Art student Greene turns quad into stage for performance art


Roxana Pop | Staff Photographer
Brandon Greene, sculpture student at the School of Art, paints a prop in the Arts Quadrangle in preparation for his performance of “Race Riot Rally.”

The seven-week season for School of Art students came to an end Friday, Aug. 9, with a final cleanup of the Arts Quadrangle. Among the final items removed were two black planks suspended with fishing wire and a linked chain — both hanging from a tree.

Brandon Greene, a recent Vassar College graduate who entered the School of Art as a sculpture student, used the chain in the tree to hang himself by his wrists. Lights at the ends of the planks cast dramatic shadows while Greene delivered a monologue about slavery and the fate of young black men in urban America. He spent the last two weeks of his time at Chautauqua Institution perfecting his final piece.

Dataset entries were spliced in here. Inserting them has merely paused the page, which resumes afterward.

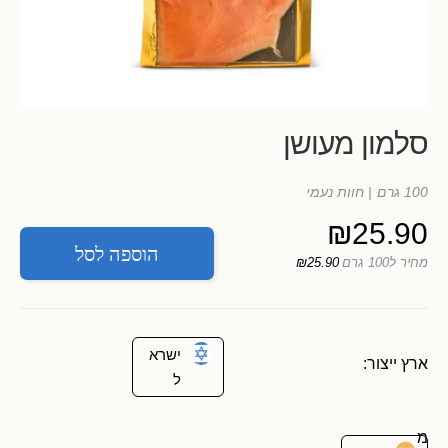
סלמון מעושן
100 גרם
| חוות נעמי
₪
25.90
הוספה לסל
מחיר ל100 גרם
₪25.90
ישרא
ארץ ייצור:
ל
מ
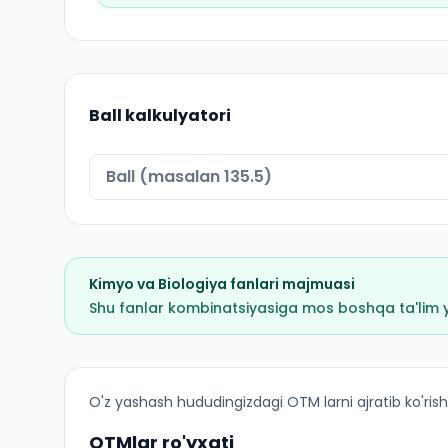
Ball kalkulyatori
Kimyo
va
Biologiya
fanlari majmuasi
Shu fanlar kombinatsiyasiga mos boshqa ta'lim yo'
Fundamental tibbiyot (Gʻijduvon tumani): OTM l
O'z yashash hududingizdagi OTM larni ajratib ko'rish
OTMlar ro'yxati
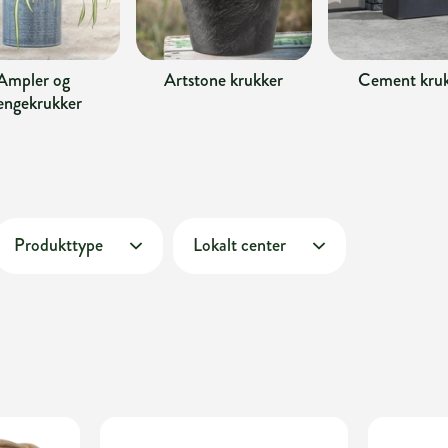
Ampler og
Artstone krukker
Cement kru
ngekrukker
Produkttype
Lokalt center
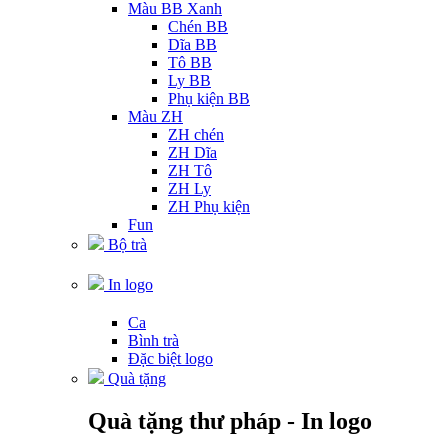
Màu BB Xanh
Chén BB
Dĩa BB
Tô BB
Ly BB
Phụ kiện BB
Màu ZH
ZH chén
ZH Dĩa
ZH Tô
ZH Ly
ZH Phụ kiện
Fun
Bộ trà
In logo
Ca
Bình trà
Đặc biệt logo
Quà tặng
Quà tặng thư pháp - In logo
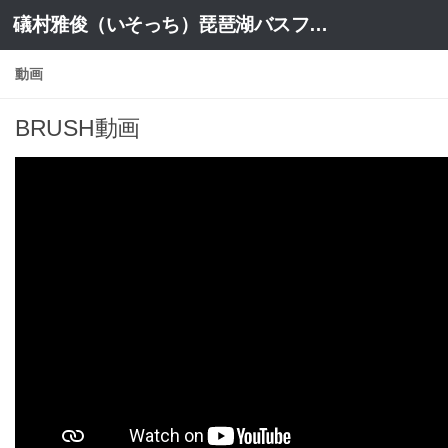
礒村雅俊（いそっち）琵琶湖バスフィッシングガイドブログ
コンテンツへスキップ
動画
BRUSH動画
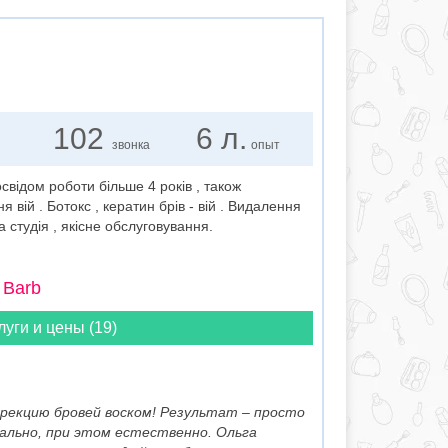
102
6 л.
звонка
опыт
свідом роботи більше 4 років , також
ій . Ботокс , кератин брів - вій . Видалення
 студія , якісне обслуговування.
 Barb
луги и цены (19)
рекцию бровей воском! Результат – просто
ально, при этом естественно. Ольга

“It’s the culmination of my work here,” Greene said. “It was called ‘Race Riot Rally,’ but you wouldn’t know that by the posters.”

His friend Gus Wheeler, also a Vassar College graduate and a painter at the School of Art, came up with phrases such as “Reifying Roger Rabbit” and “Remembering Ronald Reagan” for the black-and-white posters hung around the Arts Quad. The students intended to be subtle in how they presented the art to viewers.

The first of Greene’s two performances took place after dark during Week Six. He wore a white sheet around his neck and a hairnet puffed out like an exaggerated afro. Fellow School of Art students Bomi Kim, Daniel A. Mendoza and Tabitha Barnes cloaked themselves in black sheets and moved through the audience like ghosts. Wheeler sat in the tree coordinating the music behind Greene’s monologue.

“Welcome to art school,” painting student Teto Elsiddique said.

Elsiddique was responsible for filming the second performance of Greene’s “Race Riot Rally,” which took place in the Arts Quad a few nights before the art students moved out at the end of Week Seven. It took three tries for Greene to comfortably suspend himself in the chains, but he was ultimately pleased with the caliber of the performance on film. He said it was one of his larger pieces of performance art to date.

“I have a few narrative seeds in most of my performances,” Greene said. “I know what I’ll be doing, but not necessarily every word I’ll say. But this time, with so many people and lighting cues involved, I had to have a script somewhat etched out.”

Now that he has finished his time at Chautauqua Institution, Greene plans to move to New York City to pursue his art career.